The California Health Data Project Meets the Press
One year ago, the California Health and Human Services Agency (CHHS) launched its open data portal. Since then the California Health Data Project has been helping to advance both the public profile and the usability of the new site, and connect CHHS staff with those outside of government who want to access the newly available data. Through our ongoing series of brown bag events, we have begun to build a bridge to local communities with this health data.
Last week, we hosted our fourth brown bag, which focused on bringing the public information officers (PIOs) from CHHS and members of the press together. The discussion centered around the health data that the state publishes and how it can be better utilized by the media.
Reporters have already been accessing the open data portal for a number of different stories. The Fresno Bee used state health data as part of its investigative series to show the realities of health in the San Joaquin Valley. Earlier this year, the New York Times and Sacramento Bee created interactive maps of measles immunization rates for kindergarteners in California with the data. And the Sacramento Bee’s Phillip Reese, a portal regular, who joined us at the brown bag used state data in an investigative piece on California nursing homes and elder abuse.
During the event, some reporters spoke about how they weren’t comfortable using the portal, but still wanted to be able to access the state’s data. To solve this problem, we talked about creating a training course for reporters, so they could use the site more easily and effectively. We highlighted the City of San Francisco’s Data Academy that hosts classes to help people explore, refine, and enhance their skills in data analysis and visualization.
A similar academy for reporters on the state level could help members of the press easily navigate the site, and even create their own visualizations with the data to use when making a case to their editors about why a particular story merits coverage. Reporters at the event also mentioned it would be helpful for CHHS to send regular emails out, notifying members of the press when the portal has been updated at which new datasets have become available.
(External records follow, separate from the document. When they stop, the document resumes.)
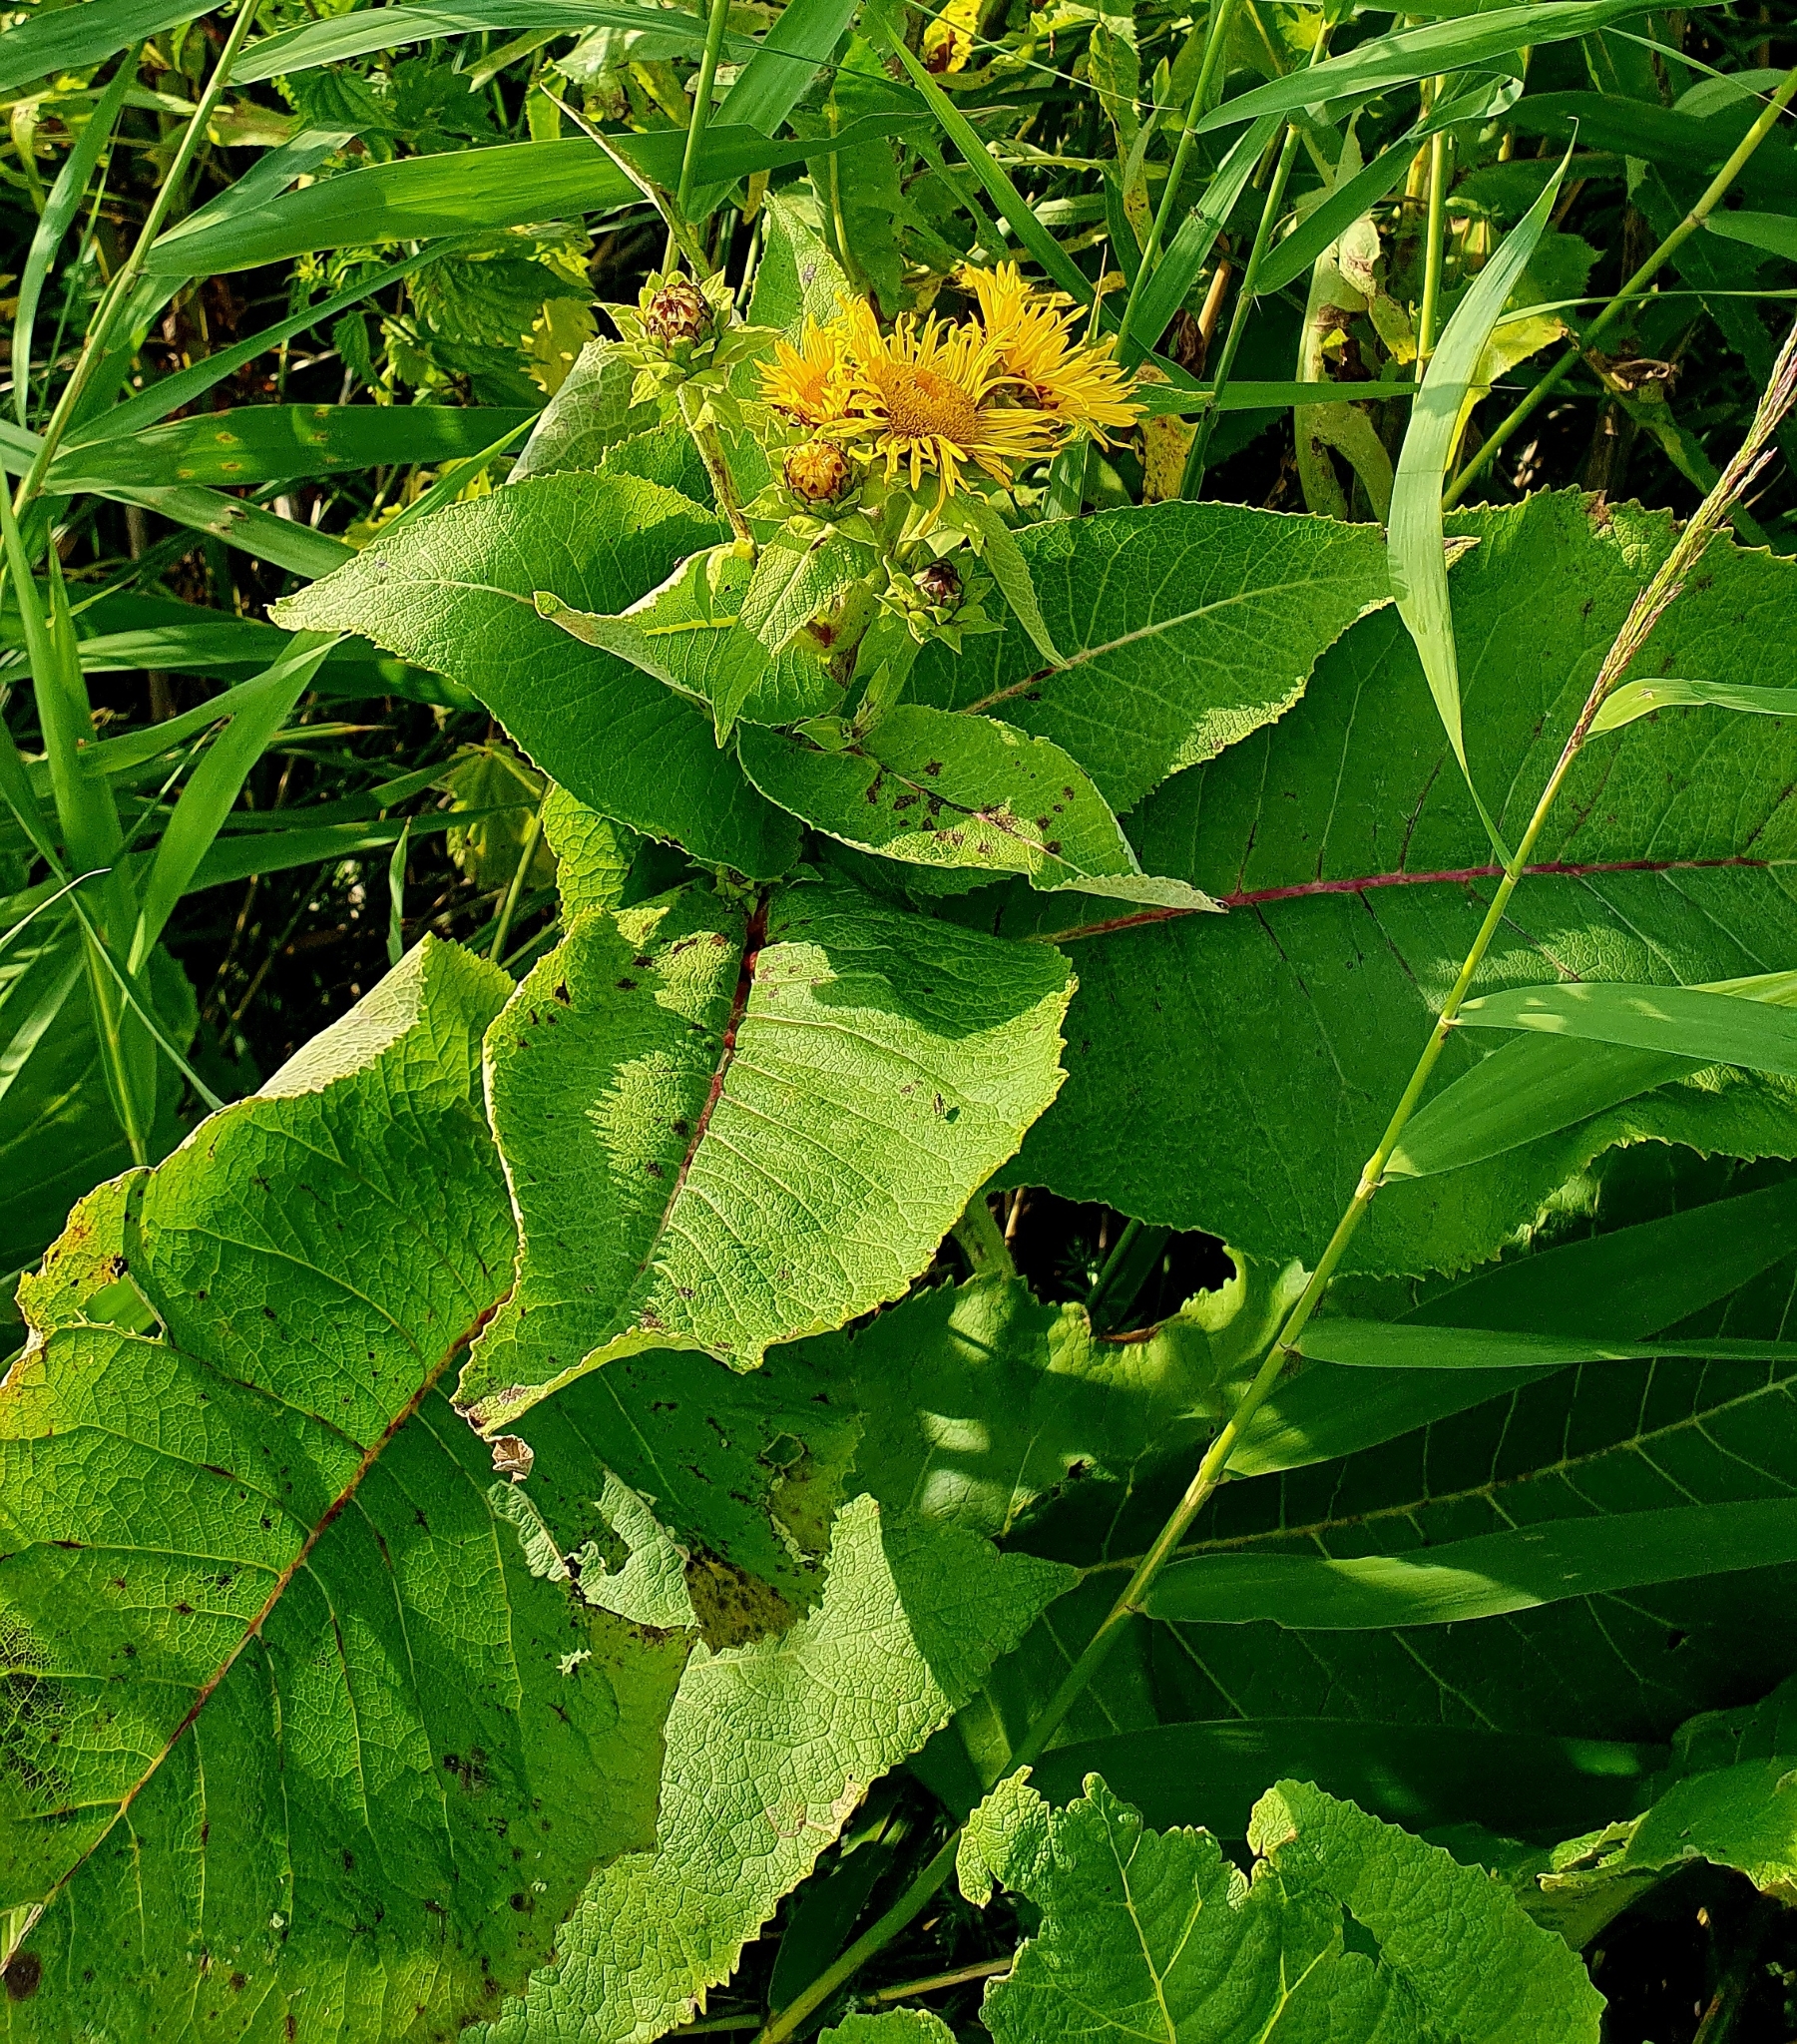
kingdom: Plantae
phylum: Tracheophyta
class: Magnoliopsida
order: Asterales
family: Asteraceae
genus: Inula
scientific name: Inula helenium
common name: Elecampane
To close out the event, our Sacramento health data Ambassadors, Ash and Joel, presented an asthma visualization app that they developed with CHHS. This new resource was recognized by Government Technology as one of the 4 Key Takeaways from Code for America’s 2015 Summit. Joel also emphasized that he and his team have been following an agile method to create the new app. This collaborative kind of approach could be just as important as the end product.
The overall mission of the California Health Data Project is to build a bridge to local communities with California’s health data. And one of the most effective ways we can do that is through local and statewide media. That’s why it’s extremely important that reporters not only have access to the state’s health data, but can also easily navigate the portal and synthesize data in a way that their readers can understand.